Making difficult decisions in times of uncertainty
Indeed, uncertainty is the difference between the amount of knowledge necessary to perform a task and the amount of knowledge already available within the company 2. Therefore, uncertainty refers to a lack of information regarding potential outcomes. So, it seems that knowledge is a critical element that is needed to make sound decisions.
Not so, says Malcolm Gladwell, (Blink: The Power of Thinking Without Thinking): “The key to good decision making is not knowledge. It is understanding. We are swimming in the former. We are desperately lacking in the latter.” Decisions that seem to be the most difficult are those that require a deeper level of thought.
Kescia D. Gray suggests in the Corporate Wellness Magazine the following five steps that will help you to make better decisions in times of uncertainty:
Step 1: Identify your goal. Identify the purpose of your decision by asking yourself what exactly is the problem that needs to be solved? And why does this problem need to be solved?
Step 2: Gather information for weighing your options. It will help you to better understand what needs to be done in solving the problem, and will also help to generate ideas for a possible solution.
Step 3: Consider the consequences. In this step, you will be asking yourself what is likely to be the results of your decision. How will it affect you now? And how will it affect your future?
Step 4: Make your decision. Now that you have identified your goal, gathered all necessary information, and weighed the consequences, it is time to make a choice and actually execute your final decision.
Step 5: Evaluate your decision. Once you have made your final decision and put it into action, it is necessary to evaluate the decision and the steps you have taken to ensure that it works.

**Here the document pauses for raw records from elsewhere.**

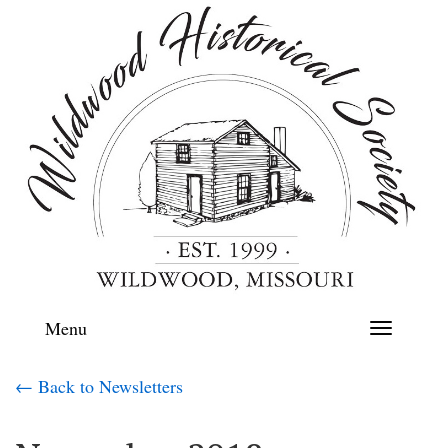
Menu
Toggle
navigation
← Back to Newsletters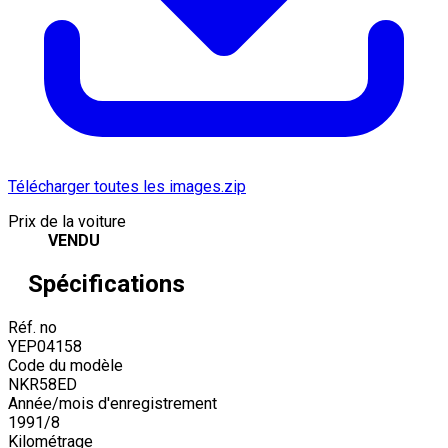
Télécharger toutes les images.zip
Prix de la voiture
VENDU
Spécifications
Réf. no
YEP04158
Code du modèle
NKR58ED
Année/mois d'enregistrement
1991
/
8
Kilométrage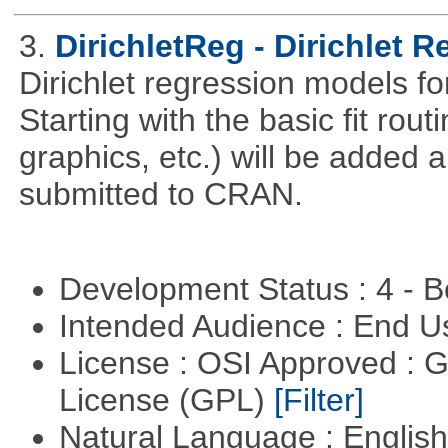
3.
DirichletReg - Dirichlet 
Dirichlet regression models fo
Starting with the basic fit rou
graphics, etc.) will be added 
submitted to CRAN.
Development Status : 4 - 
Intended Audience : End 
License : OSI Approved : 
License (GPL)
[Filter]
Natural Language : Englis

All right, according to Psychology Today, in the real world, most of our choices only need to be good enough, not perfect. Nevertheless, to understand the decision that you must make, you need recent, reliable and relevant information. Also, try not to make the decision on your own. Therefore, by involving your team, the decision that you make may be accepted and understood more. As result of this, making difficult decisions may become easier.
Remember, you need a well researched and written Business Plan to get your business off to a good start!

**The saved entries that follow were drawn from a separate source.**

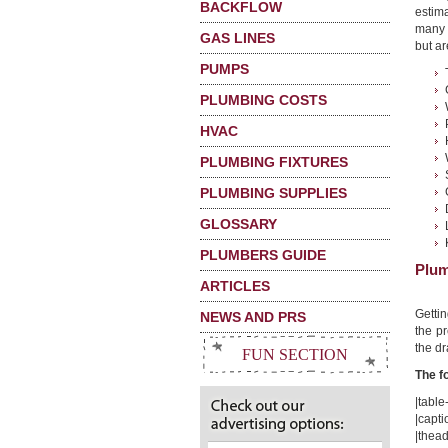
BACKFLOW
estima
many 
GAS LINES
but ar
PUMPS
PLUMBING COSTS
HVAC
PLUMBING FIXTURES
PLUMBING SUPPLIES
GLOSSARY
PLUMBERS GUIDE
Plum
ARTICLES
Getti
NEWS AND PRS
the pr
the dr
FUN SECTION
The f
|table-
|capti
|thead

1 Sweere, R.A. 2009. Improve Understanding and Decision-making in Standardization and Technology Licensing Projects by Applying Soft Systems Methodology and Scenario Thinking to Wicked Problems, Dissertation: Master of Science in Innovation Management, Technology University of Eindhoven.
2Liu, R. and Hart, S. 2011. Does experience matter? — A study of knowledge processes and uncertainty reduction in solution innovation, Industrial Marketing Management, 40:691-698.